▶ [Texto do exercício]:

RP – Ensino na Madeira, como analisar? Não sei, tenho muita dificuldade em responder. Não há política educativa na Madeira! Aliás, concordando-se ou não, não temos política educativa, na RAM, desde Francisco Santos. É verdade que nem sempre estivemos de acordo; é verdade que tivemos muitos e saudáveis confrontos na ALR. Mas sabíamos para onde e por onde queria ir o governo! Os últimos anos, com particular destaque para este último mandato de Governo PSD, foi o completo “deserto”. As escolas funcionaram? Claro que sim. Funcionaram porque tínhamos alunos, professores, educadores, pessoal não docente e uma Direção Regional de Administração Educativa. Tudo o mais, desculpem-me a expressão, “encheu chouriços”.

FN – Qual é o projeto que ainda não concretizou? Desligou-se completamente e definitivamente da política?

 RP – Ninguém se desliga, completamente, da política. Todos os cidadãos são políticos, embora haja quem afirme ser “apolítico”. Mesmo, na abstenção, há uma intenção e uma atitude políticas. E eu não sou diferente! Política partidária e ativa? Sim, completamente desligada. “ Para tudo há um tempo. Para cada coisa um momento.” (Eclesiastes 3.1). O meu tempo e o meu momento para a política ativa terminaram há muito! Projectos? Sempre achei que me faltava escrever um livro. Mas quanto mais penso, mais me convenço que, em termos literários, não tenho essa capacidade. Acho que me ficarei pelas filhas e pela árvore.

▶ [Lista de tarefas]:
A) Responda, com base na entrevista, às seguintes perguntas:
(i) Desde quem, segundo RP, não existe política educativa na RAM?
(ii) Que passagem bíblica é citada por RP?
(iii) Que projeto RP sempre achou que lhe faltava concretizar?
B) Transcreva fielmente o trecho da entrevista que começa em "FN – Qual é" e prossegue até "e pela árvore.".
As linhas apresentadas a seguir não têm qualquer relação com a entrevista.

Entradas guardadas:
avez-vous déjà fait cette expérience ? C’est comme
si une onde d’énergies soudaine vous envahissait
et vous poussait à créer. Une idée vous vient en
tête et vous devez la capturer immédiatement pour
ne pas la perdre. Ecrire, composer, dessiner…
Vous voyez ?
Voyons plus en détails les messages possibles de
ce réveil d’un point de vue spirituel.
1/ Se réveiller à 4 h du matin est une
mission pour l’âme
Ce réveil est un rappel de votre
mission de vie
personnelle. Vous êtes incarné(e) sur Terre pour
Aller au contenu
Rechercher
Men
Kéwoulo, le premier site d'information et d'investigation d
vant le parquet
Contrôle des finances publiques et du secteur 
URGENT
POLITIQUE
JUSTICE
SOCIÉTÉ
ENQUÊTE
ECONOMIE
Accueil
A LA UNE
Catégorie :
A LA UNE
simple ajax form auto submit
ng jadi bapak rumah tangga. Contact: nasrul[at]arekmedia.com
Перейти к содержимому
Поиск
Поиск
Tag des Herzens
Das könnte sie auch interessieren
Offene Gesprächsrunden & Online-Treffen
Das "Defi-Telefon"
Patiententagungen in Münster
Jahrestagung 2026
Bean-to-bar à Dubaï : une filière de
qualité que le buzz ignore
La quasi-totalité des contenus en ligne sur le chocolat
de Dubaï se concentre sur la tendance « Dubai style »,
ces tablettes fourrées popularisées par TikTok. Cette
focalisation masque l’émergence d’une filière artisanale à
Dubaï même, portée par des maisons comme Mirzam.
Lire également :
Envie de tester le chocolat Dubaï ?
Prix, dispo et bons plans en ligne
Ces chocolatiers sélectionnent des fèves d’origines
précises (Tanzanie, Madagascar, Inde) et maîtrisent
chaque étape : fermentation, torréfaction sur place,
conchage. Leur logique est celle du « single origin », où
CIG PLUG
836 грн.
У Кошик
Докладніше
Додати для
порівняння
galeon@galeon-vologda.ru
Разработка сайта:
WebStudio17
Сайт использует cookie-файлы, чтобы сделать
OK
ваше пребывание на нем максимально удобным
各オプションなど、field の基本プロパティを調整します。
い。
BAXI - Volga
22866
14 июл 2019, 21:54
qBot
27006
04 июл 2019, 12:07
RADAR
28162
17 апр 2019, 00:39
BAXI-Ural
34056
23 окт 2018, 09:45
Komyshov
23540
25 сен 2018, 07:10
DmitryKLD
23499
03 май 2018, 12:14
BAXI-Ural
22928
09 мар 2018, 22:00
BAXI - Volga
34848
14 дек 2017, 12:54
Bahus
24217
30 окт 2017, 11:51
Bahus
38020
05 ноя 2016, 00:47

▶ [Respostas numeradas]:
A)
(i) Desde Francisco Santos.
(ii) Eclesiastes 3.1.
(iii) Escrever um livro.

B)
FN – Qual é o projeto que ainda não concretizou? Desligou-se completamente e definitivamente da política?

 RP – Ninguém se desliga, completamente, da política. Todos os cidadãos são políticos, embora haja quem afirme ser “apolítico”. Mesmo, na abstenção, há uma intenção e uma atitude políticas. E eu não sou diferente! Política partidária e ativa? Sim, completamente desligada. “ Para tudo há um tempo. Para cada coisa um momento.” (Eclesiastes 3.1). O meu tempo e o meu momento para a política ativa terminaram há muito! Projectos? Sempre achei que me faltava escrever um livro. Mas quanto mais penso, mais me convenço que, em termos literários, não tenho essa capacidade. Acho que me ficarei pelas filhas e pela árvore.